_Exercise description_.
This exercise asks for every line of the material that contains the word "lines".

|---|

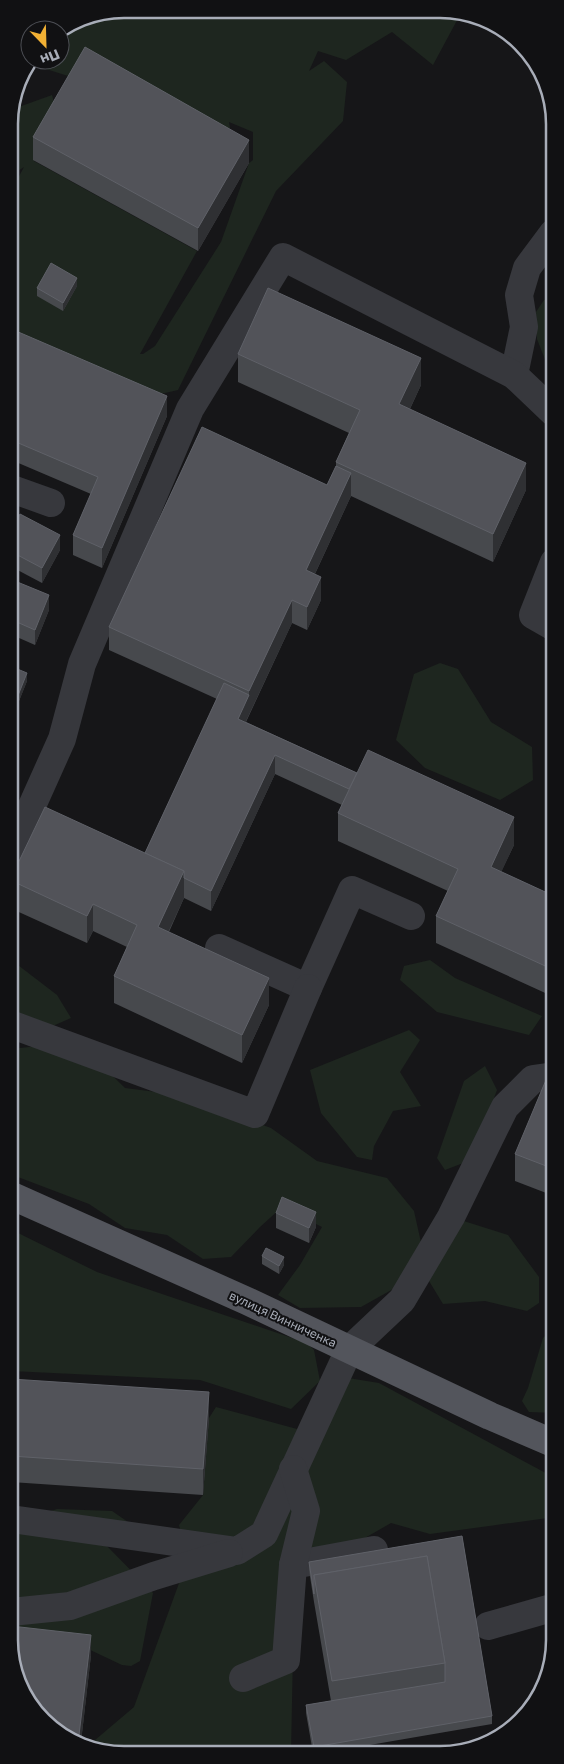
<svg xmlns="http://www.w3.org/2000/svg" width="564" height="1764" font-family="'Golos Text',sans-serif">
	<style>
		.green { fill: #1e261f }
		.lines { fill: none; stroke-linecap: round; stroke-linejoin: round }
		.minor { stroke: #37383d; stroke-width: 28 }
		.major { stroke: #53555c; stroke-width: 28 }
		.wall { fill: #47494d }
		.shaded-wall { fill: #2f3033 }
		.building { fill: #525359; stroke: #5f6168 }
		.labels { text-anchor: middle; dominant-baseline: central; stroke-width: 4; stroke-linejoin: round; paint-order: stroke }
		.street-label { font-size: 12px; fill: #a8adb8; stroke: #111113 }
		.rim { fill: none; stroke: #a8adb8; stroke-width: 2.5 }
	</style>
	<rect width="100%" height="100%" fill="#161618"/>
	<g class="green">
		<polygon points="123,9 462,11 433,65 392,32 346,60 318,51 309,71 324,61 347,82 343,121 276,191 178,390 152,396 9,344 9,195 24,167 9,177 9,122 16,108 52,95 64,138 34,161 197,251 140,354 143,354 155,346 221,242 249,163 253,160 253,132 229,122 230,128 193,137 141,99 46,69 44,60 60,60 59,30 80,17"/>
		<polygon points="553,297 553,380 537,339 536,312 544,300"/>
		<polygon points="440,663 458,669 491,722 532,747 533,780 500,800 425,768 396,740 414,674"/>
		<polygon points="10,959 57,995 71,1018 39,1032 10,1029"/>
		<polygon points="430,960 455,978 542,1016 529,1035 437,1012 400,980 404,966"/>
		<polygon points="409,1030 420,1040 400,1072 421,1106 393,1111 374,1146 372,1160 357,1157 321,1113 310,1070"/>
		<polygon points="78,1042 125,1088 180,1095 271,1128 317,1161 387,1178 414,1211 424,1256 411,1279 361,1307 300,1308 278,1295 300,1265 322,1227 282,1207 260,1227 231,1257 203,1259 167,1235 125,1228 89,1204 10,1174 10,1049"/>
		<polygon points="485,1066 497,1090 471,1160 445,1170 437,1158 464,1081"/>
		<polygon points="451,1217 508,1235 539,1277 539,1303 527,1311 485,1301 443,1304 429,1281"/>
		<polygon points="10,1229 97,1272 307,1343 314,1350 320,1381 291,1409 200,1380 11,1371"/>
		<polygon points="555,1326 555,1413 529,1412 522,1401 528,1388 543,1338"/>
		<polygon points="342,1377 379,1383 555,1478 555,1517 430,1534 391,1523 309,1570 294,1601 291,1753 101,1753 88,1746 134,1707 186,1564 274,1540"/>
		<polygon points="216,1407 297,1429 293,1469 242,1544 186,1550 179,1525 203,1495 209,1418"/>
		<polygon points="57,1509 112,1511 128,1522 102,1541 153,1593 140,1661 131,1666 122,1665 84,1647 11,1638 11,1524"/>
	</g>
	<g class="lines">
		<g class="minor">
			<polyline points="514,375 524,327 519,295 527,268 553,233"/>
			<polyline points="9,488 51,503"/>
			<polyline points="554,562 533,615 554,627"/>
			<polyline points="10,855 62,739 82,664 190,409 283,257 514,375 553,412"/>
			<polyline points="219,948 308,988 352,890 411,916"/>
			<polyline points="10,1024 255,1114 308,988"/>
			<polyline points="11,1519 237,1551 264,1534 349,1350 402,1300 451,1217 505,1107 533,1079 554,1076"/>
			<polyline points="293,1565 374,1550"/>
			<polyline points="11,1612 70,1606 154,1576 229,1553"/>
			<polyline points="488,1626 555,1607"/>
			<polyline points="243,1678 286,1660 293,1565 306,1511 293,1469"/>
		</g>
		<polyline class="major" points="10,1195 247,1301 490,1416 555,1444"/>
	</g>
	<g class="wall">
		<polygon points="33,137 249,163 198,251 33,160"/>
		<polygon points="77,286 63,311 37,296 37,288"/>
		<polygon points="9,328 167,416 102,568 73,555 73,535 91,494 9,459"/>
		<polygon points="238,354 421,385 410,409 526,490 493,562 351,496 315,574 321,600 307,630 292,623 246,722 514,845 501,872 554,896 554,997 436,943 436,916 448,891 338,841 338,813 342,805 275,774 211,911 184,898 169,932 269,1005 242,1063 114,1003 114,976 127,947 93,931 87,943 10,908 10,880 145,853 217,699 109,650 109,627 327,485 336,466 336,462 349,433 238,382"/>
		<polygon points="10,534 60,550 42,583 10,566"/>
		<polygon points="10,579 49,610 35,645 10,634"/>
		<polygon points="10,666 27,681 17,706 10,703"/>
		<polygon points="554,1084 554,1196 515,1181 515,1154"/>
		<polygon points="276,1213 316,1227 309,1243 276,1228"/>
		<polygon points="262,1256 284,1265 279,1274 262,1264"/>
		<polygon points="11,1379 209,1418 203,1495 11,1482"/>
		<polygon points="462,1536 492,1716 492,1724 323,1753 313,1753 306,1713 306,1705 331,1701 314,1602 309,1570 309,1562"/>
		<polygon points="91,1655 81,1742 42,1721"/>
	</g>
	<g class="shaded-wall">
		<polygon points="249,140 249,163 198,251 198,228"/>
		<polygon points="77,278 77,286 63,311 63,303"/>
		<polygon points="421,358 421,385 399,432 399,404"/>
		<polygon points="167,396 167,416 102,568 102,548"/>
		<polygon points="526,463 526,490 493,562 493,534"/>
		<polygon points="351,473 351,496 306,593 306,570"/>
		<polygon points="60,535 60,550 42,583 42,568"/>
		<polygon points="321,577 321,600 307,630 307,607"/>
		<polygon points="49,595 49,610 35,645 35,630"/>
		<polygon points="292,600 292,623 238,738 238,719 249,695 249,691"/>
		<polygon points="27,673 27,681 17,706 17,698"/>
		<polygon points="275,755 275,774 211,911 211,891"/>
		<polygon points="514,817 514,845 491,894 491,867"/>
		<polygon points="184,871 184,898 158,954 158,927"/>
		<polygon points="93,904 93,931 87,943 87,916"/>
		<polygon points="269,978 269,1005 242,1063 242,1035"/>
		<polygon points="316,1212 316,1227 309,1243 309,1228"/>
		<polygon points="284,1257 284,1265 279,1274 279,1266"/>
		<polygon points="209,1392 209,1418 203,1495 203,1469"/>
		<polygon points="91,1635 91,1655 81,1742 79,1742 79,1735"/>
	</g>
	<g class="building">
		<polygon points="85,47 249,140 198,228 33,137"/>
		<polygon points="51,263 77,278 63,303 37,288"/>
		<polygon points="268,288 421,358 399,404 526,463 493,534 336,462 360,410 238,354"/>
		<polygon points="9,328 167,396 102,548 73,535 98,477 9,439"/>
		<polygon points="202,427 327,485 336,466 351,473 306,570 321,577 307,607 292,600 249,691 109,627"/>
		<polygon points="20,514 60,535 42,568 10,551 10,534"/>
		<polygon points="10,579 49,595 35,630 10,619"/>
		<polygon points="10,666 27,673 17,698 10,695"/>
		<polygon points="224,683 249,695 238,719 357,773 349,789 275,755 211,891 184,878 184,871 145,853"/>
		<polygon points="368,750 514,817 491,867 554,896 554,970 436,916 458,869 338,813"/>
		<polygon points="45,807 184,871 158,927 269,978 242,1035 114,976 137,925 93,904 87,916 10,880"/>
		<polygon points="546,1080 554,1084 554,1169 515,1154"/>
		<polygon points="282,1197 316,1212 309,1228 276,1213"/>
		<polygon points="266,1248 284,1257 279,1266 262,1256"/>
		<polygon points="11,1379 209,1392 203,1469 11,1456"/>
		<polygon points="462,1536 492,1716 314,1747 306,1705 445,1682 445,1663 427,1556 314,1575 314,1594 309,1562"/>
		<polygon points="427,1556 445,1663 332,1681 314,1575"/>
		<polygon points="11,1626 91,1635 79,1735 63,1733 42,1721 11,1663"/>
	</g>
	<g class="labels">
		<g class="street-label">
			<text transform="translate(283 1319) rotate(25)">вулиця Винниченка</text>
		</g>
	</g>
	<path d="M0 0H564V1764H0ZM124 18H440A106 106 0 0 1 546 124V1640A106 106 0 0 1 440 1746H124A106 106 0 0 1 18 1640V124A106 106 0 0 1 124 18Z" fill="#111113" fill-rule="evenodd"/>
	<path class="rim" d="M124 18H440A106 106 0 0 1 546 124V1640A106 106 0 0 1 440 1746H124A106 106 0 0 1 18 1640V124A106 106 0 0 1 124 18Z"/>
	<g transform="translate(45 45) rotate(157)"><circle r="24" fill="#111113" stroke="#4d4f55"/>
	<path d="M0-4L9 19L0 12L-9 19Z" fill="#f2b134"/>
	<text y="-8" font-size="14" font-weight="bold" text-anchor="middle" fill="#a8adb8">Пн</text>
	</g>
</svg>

|---|

_Solution below_.
		.lines { fill: none; stroke-linecap: round; stroke-linejoin: round }
	<g class="lines">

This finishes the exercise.